Transient receptor potential cation channel, subfamily A, member 1, also known as transient receptor potential ankyrin 1, TRPA1, or The Mustard and Wasabi Receptor, is a protein that in humans is encoded by the TRPA1 (and in mice and rats by the Trpa1) gene.

TRPA1 is an ion channel located on the plasma membrane of many human and animal cells. This ion channel is best known as a sensor for pain, cold and itch in humans and other mammals, as well as a sensor for environmental irritants giving rise to other protective responses (tears, airway resistance, and cough).

In 2016, cryo-electron microscopy was employed to obtain a three-dimensional structure of TRPA1. This work revealed that the channel assembles as a homotetramer, and possesses several structural features that hint at its complex regulation by irritants, cytoplasmic second messengers (e.g., calcium), cellular co-factors (e.g., inorganic anions like polyphosphates), and lipids (e.g., PIP2). Most notably, the site of covalent modification and activation for electrophilic irritants was localized to a tertiary structural feature on the membrane-proximal intracellular face of the channel, which has been termed the 'allosteric nexus', and which is composed of a cysteine-rich linker domain and the eponymous TRP domain. Breakthrough research combining cryo-electron microscopy and electrophysiology later elucidated the molecular mechanism of how the channel functions as a broad-spectrum irritant detector. With respect to electrophiles, which activate the channel by covalent modification of two cysteines in the allosteric nexus, it was shown that these reactive oxidative species act step-wise to modify two critical cysteine residues in the allosteric nexus. Upon covalent attachment, the allosteric nexus adopts a conformational change that is propagated to the channel's pore, dilating it to permit cation influx and subsequent cellular depolarization. With respect to activation by the second messenger calcium, the structure of the channel in complex with calcium localized the binding site for this ion and functional studies demonstrated that this site controls the various different effects of calcium on the channel – namely potentiation, desensitization, and receptor-operation.

TRPA1 is a member of the transient receptor potential channel family. TRPA1 contains 14 N-terminal ankyrin repeats and is believed to function as a mechanical and chemical stress sensor. One of the specific functions of this protein involves a role in the detection, integration, and initiation of pain signals in the peripheral nervous system. It can be activated at sites of tissue injury or sites of inflammation directly by endogenous mediators or indirectly as a downstream target via signaling from a number of distinct G-protein coupled receptors (GPCRs), such as bradykinin.

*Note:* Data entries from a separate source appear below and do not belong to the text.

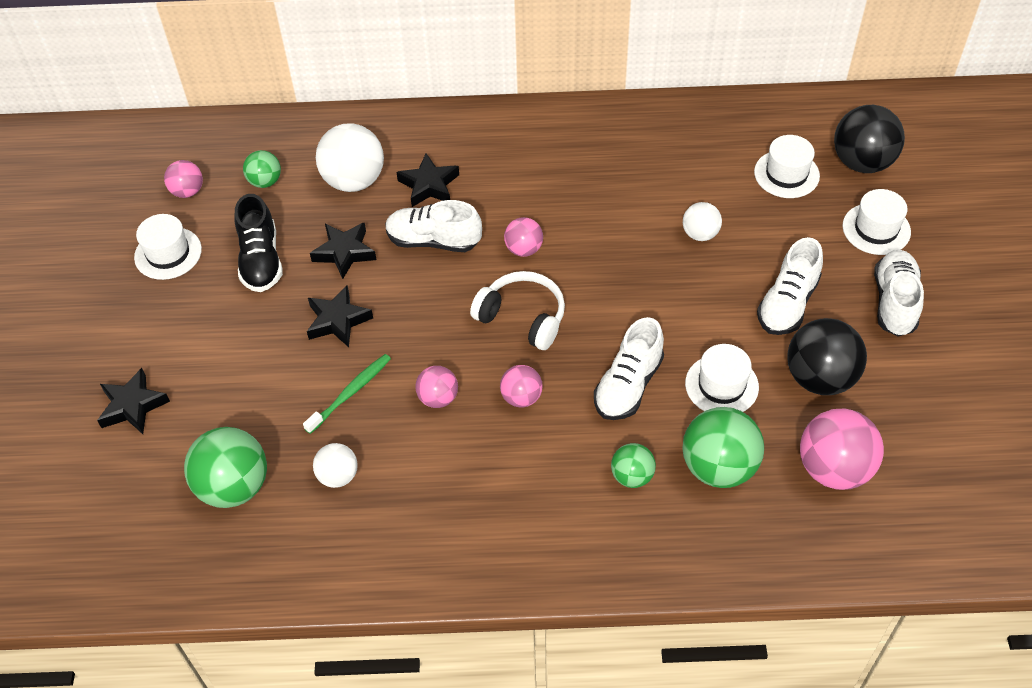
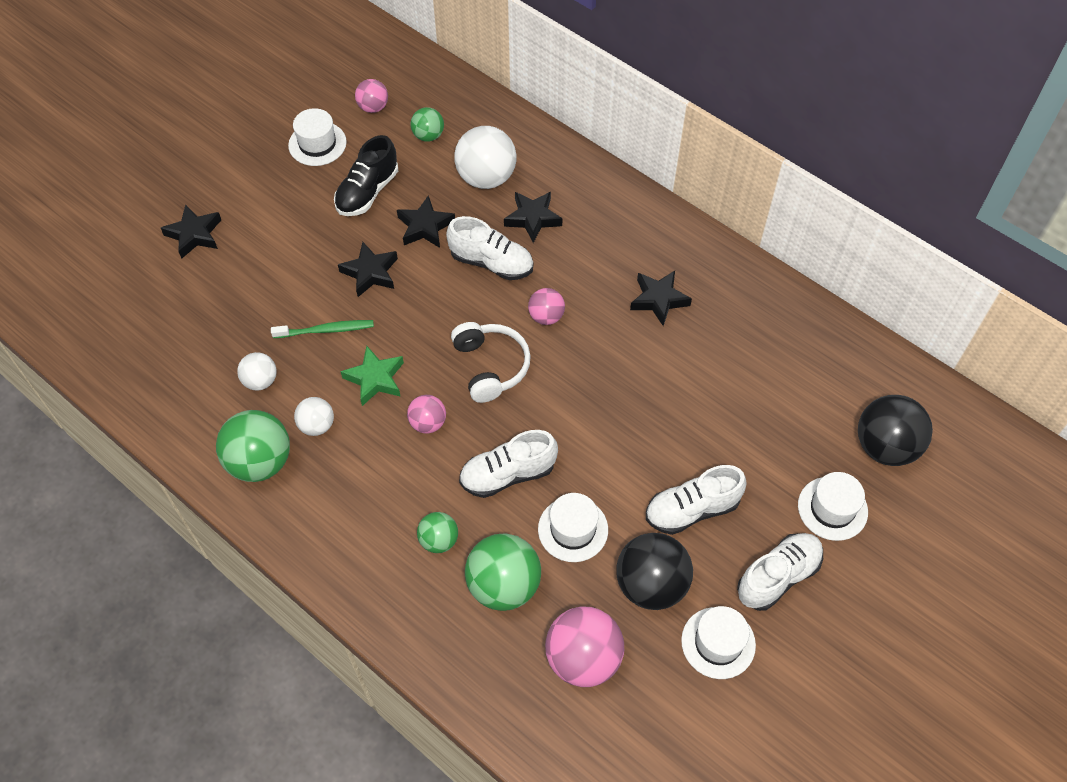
camera: 40 degrees right, 5 degrees up
(234, 486) = (196, 336): green ball -> green ball (260, 462)
(433, 241) = (491, 263): white shoe -> white shoe turned 150 degrees clockwise
(438, 398) = (375, 379): pink ball -> green star
(595, 176) = (659, 299): none -> black star
(700, 234) = (687, 404): white ball -> white ball (317, 425)
(786, 174) = (810, 409): white hat -> white hat (718, 643)

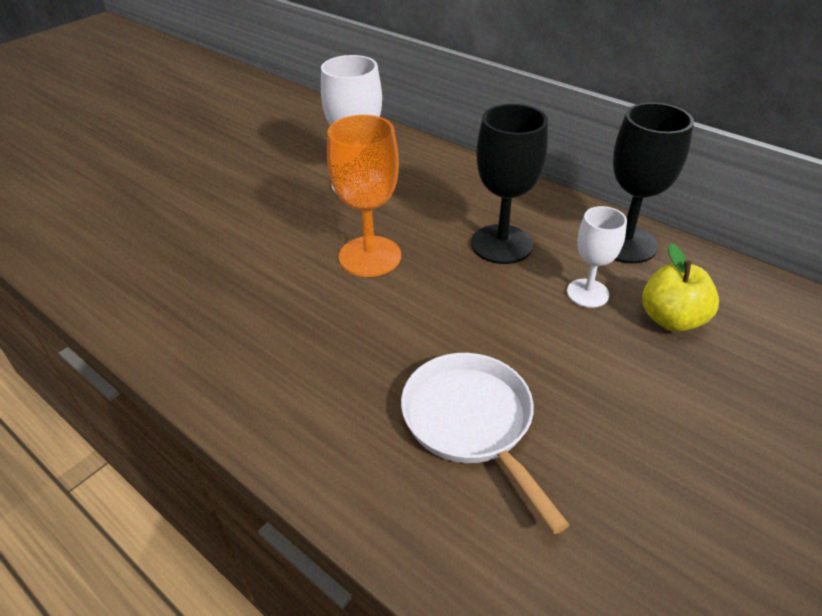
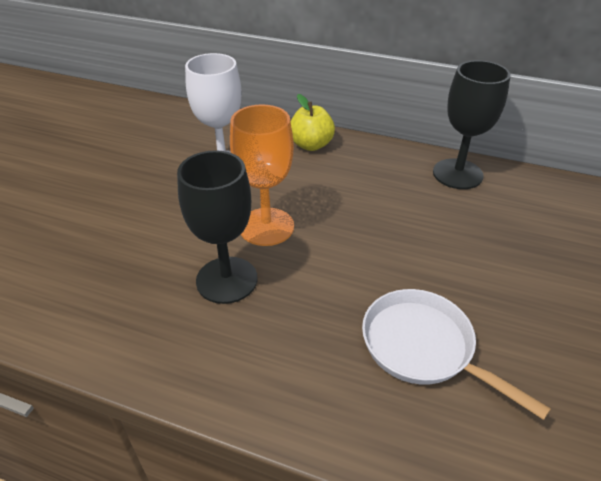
camera: 20 degrees left, 0 degrees up
(501, 244) = (367, 193): black goblet -> black goblet (227, 280)
(587, 293) = (452, 219): white goblet -> none
(671, 319) = (520, 226): yellow apple -> yellow apple (311, 145)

The role of TRPA1 in pain sensing was first revealed when TRPA1 was identified as the receptor for mustard oil (allyl isothiocyanate), the pungent ingredient in mustard and wasabi. Recent studies indicate that TRPA1 is activated by a number of reactive (cinnamaldehyde, farnesyl thiosalicylic acid, formalin, hydrogen peroxide, 4-hydroxynonenal, acrolein, and tear gases) and non-reactive compounds (nicotine, PF-4840154) and is thus considered as a "chemosensor" in the body. TRPA1 is co-expressed with TRPV1 on nociceptive primary afferent C-fibers in humans. This sub-population of peripheral C-fibers are considered important sensors of nociception in humans, and their activation will under normal conditions give rise to pain. Indeed, TRPA1 is considered an attractive pain target. TRPA1 knockout mice showed near complete attenuation of nocifensive behaviors to formalin, tear-gas and other reactive chemicals . TRPA1 antagonists are effective in blocking pain behaviors induced by inflammation (complete Freund's adjuvant and formalin).

Although it is not fully confirmed whether noxious cold sensation is mediated by TRPA1 in vivo, several recent studies clearly demonstrated cold activation of TRPA1 channels in vitro.

In the heat-sensitive loreal pit organs of many snakes, TRPA1 is responsible for the detection of infrared radiation. TRPA1 also serves as an infrared detector in the antennae of beetle pollinators, enabling them to detect infrared radiation that cycad plants generate as a pollination cue.

In 2008, it was observed that caffeine suppresses activity of human TRPA1, but it was found that mouse TRPA1 channels expressed in sensory neurons cause an aversion to drinking caffeine-containing water, suggesting that the TRPA1 channels mediate the perception of caffeine.